Only this complete pipeline is flagged, because only this complete pipeline is exactly equivalent to Enum.group_by/2 on every input.

Why the full pipeline is required

The bare reduce builds each value list in reverse insertion order (prepend with [elem | &1]):

Enum.reduce(["a1", "a2"], %{}, fn x, acc ->
  Map.update(acc, String.first(x), [x], &[x | &1])
end)
#=> %{"a" => ["a2", "a1"]}

whereas Enum.group_by/2 keeps insertion order (%{"a" => ["a1", "a2"]}). The trailing Map.new(fn {k, v} -> {k, Enum.reverse(v)} end) reverses each value list, making the whole expression equal to:

Enum.group_by(enum, fn x -> String.first(x) end)

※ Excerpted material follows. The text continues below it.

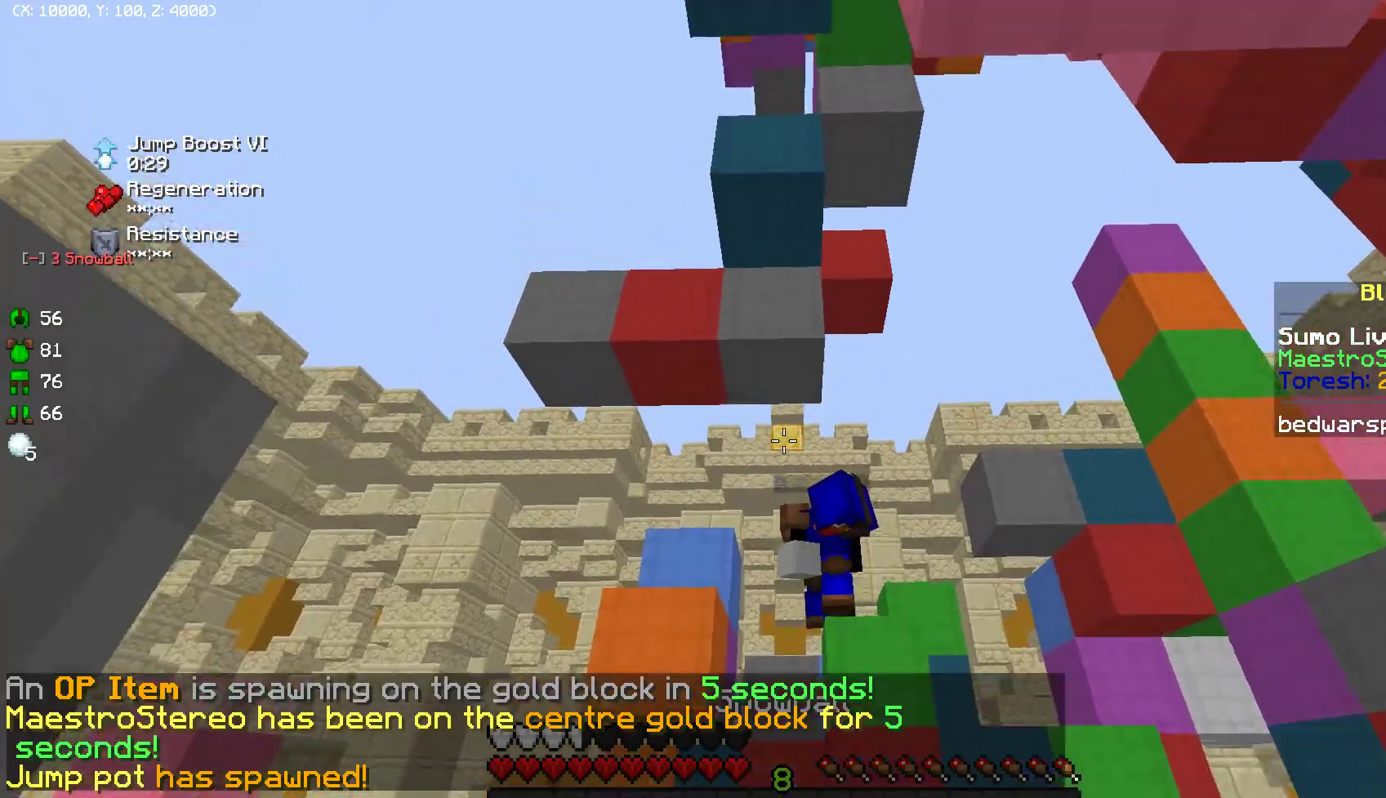
{"keys": [], "mouse": ["right"], "events": [[100, "mouse_right", "up"], [167, "mouse_right", "down"], [233, "mouse_right", "up"], [283, "mouse_right", "down"], [367, "mouse_right", "up"], [450, "mouse_right", "down"]]}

A bare reduce without the reverse is therefore not flagged: it produces a different (reverse-order) result, so there is no behaviour-preserving fix.

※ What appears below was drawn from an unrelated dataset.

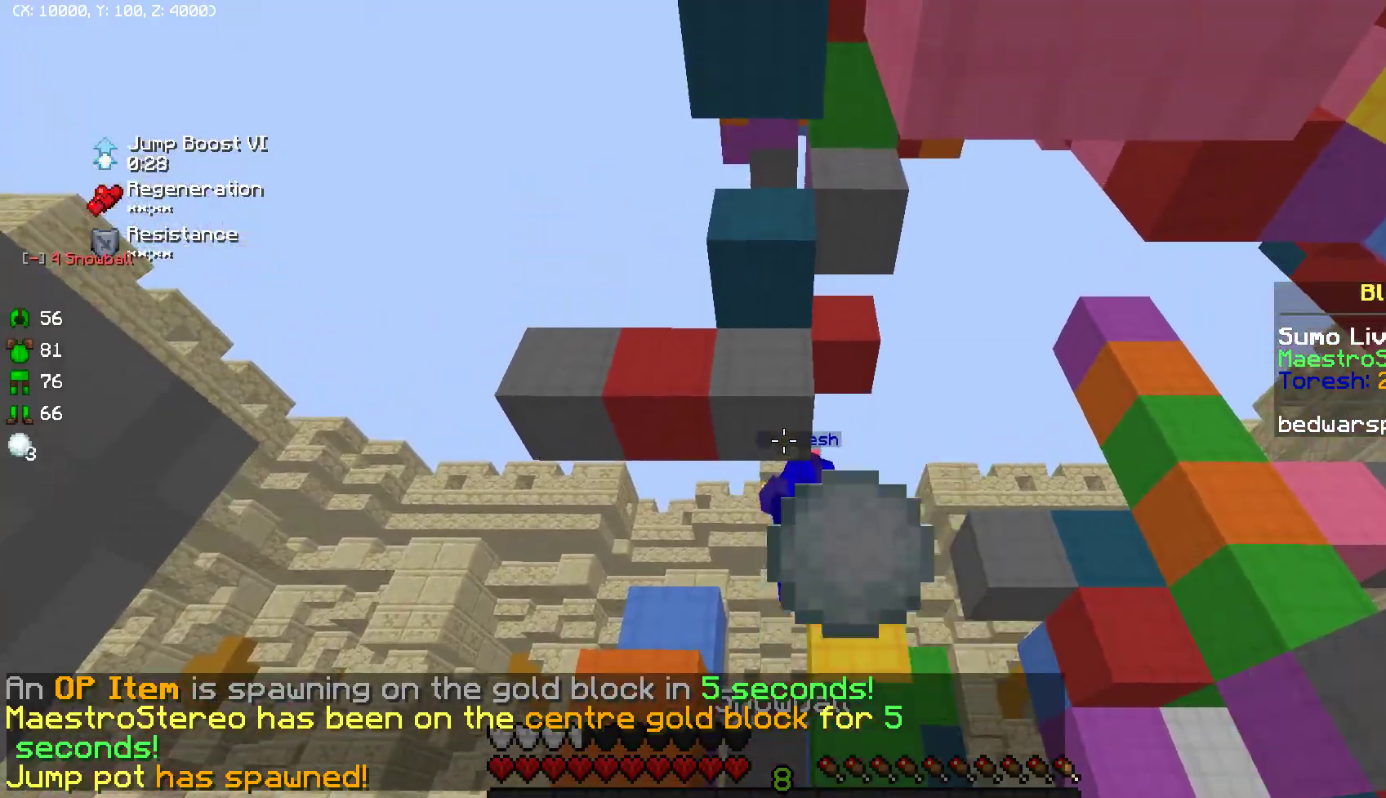
{"keys": [], "mouse": [], "events": [[17, "mouse_right", "up"]]}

Flagged pattern (auto-fixed)

Enum.reduce(enum, %{}, fn x, acc ->
  Map.update(acc, key(x), [x], &[x | &1])
end)
|> Map.new(fn {k, v} -> {k, Enum.reverse(v)} end)

becomes

Enum.group_by(enum, fn x -> key(x) end)

The reduce may be written directly (Enum.reduce(enum, %{}, fn ...)) or piped (enum |> Enum.reduce(%{}, fn ...)). The key may be computed inline in the Map.update call, or via a single key = ... binding immediately preceding the Map.update (the only other statement in the function body).